Migrating 140 Repositories From GitLab to GitHub

I have spent the past year and a half moving an R&D team’s repositories, somewhere between 120 and 140 of them, from a self-hosted GitLab installation to GitHub. The migration is largely done, the per-repo CI is running, and the daily flow on GitHub has settled.

Where We Started

The team had been on self-hosted GitLab for years, with Jenkins doing the package builds. The repositories covered Debian packaging, Java services, Perl libraries, Python tooling, and a long tail of test fixtures and shared infrastructure. The build pipelines were Jenkins jobs configured per repository, with a dedicated build host and JFrog Artifactory as the package registry.

The decision to move to GitHub was made above me. The mandate was: keep the build pipelines running, do not break the release cadence, do not lose history. There was no maintenance window long enough for a hard cutover.

The Migration Tool

I built a small migration tool around the GitHub and GitLab APIs.
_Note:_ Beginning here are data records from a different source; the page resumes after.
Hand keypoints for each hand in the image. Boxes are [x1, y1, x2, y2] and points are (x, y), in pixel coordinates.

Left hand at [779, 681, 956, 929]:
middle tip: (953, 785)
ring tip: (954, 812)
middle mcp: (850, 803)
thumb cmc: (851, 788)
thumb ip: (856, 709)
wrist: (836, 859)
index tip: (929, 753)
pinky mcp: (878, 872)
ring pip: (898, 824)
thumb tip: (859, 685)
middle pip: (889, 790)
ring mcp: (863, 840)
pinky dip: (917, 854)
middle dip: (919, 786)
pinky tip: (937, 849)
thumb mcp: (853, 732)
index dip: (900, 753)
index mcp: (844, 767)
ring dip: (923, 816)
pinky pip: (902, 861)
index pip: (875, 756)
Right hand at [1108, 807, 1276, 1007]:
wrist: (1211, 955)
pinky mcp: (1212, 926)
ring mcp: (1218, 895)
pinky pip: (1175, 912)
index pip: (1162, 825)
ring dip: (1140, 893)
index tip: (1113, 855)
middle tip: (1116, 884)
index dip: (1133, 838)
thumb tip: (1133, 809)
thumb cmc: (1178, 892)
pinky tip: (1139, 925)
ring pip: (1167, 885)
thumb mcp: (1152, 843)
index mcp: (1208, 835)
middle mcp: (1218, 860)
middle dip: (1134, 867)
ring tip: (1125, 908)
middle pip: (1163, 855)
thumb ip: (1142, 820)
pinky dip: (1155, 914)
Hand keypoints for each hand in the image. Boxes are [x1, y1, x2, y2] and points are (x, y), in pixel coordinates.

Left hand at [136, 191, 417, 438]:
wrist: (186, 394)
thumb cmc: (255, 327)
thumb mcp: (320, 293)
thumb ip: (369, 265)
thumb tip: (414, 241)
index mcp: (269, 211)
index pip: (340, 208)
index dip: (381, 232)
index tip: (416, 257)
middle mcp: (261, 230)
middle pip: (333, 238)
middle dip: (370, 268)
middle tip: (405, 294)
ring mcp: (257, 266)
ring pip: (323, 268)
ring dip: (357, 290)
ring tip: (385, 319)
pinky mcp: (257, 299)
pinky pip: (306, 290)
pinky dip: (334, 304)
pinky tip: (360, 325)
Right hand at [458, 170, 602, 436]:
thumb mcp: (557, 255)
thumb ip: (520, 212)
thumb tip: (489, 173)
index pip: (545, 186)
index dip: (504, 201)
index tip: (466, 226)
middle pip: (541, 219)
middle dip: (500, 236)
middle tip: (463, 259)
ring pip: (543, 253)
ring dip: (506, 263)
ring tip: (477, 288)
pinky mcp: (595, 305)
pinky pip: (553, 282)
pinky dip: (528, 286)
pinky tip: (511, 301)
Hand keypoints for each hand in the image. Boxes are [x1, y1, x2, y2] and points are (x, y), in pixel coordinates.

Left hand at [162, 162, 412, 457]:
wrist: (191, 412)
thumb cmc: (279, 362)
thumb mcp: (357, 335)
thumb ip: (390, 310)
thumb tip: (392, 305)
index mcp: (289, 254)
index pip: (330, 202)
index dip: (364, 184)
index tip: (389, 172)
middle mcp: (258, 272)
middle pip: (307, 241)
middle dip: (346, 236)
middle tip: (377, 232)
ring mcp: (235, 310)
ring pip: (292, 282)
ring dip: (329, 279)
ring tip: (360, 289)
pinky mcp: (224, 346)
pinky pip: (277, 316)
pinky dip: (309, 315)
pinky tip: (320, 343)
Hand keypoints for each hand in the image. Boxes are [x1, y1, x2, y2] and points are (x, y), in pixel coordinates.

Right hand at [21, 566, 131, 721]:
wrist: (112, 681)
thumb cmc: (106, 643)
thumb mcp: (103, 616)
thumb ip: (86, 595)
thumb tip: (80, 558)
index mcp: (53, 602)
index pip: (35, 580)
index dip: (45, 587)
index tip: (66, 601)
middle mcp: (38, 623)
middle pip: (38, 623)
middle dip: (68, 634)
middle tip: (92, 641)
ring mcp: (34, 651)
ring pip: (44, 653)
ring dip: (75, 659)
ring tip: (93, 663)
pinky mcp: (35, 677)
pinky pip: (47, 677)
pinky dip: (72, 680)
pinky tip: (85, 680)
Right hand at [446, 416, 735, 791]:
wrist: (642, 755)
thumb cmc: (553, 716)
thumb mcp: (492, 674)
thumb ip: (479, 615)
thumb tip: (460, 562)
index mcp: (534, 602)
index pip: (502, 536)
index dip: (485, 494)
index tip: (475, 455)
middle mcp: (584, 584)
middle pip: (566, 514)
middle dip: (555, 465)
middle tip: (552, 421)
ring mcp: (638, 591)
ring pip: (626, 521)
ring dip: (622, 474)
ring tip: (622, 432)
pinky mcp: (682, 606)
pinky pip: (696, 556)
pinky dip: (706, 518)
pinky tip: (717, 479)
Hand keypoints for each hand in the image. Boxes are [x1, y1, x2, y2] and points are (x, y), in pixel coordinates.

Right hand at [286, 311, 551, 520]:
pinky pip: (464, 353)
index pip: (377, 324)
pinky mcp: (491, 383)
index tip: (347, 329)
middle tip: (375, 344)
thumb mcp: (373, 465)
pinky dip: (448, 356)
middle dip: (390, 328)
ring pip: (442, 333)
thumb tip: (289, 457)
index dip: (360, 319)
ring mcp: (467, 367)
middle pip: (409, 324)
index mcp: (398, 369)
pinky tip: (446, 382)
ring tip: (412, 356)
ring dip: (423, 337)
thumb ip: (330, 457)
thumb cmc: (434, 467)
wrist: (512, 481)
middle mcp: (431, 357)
It read the GitLab project list, created the matching GitHub repository, mirrored all branches and tags, copied the description and topics, set up the team permissions, and recorded which repositories had been moved. It supported re-runs, because the first pass on a busy repository would always miss something (late branches, force-pushed tags, the occasional rename), and the tool needed to pick up from where it left off without rewriting history that had already settled.

The bulk of the migration ran in batches through the year. The biggest single batch moved a couple of dozen repositories in one evening; the rest happened in smaller waves as the corresponding sub-teams switched their daily flow.

Per-Repo CI in the Rough-Edges Era

GitHub Actions in early 2022 was rougher than it is today. Reusable workflows were still in beta and only went GA in August. There was no clean way to share workflow logic across repositories. Composite actions existed but only at the step level, not at the job or workflow level. There were no job summaries, no native concept of required workflows across an organisation, and self-hosted runner groups were still maturing.

This meant the per-repo workflows had to be hand-rolled and copy-pasted across the matrix. To keep the duplication manageable, I split the shared logic into a central CI orchestrator repository that owned the heavier concerns: building per-service images, uploading Debian packages to the artifact registry, copying source tarballs between development and production registries, and monitoring the self-hosted runner pool. The per-repo workflows stayed thin and called into the central repository for anything that would otherwise drift.

Driving the Design

The technical work was a small fraction of the job. Most of the time went into stakeholder collaboration: agreeing on a workflow naming convention with the maintainers of each language family, deciding which concerns belonged in the per-repo workflow versus the central orchestrator, sizing the runner pool, and picking a secrets management strategy that worked for both human-triggered runs and scheduled rebuilds.

The design choices that mattered most: keep the per-repo CI deterministic and minimal; centralise anything that touched the artifact registry; never let two repositories disagree about the build steps for the same package type; preserve the ability to fall back to Jenkins for a few weeks during the transition, in case a build pipeline had to be debugged against the old system.

What’s Next

Reusable workflows went GA a few months ago and the next phase is to consolidate the per-repo workflows behind a small set of reusable ones. That work has started but is not yet at the point where it makes sense to write about. For now, the migration is done, the team is on GitHub day-to-day, and the build pipelines run on GitHub Actions.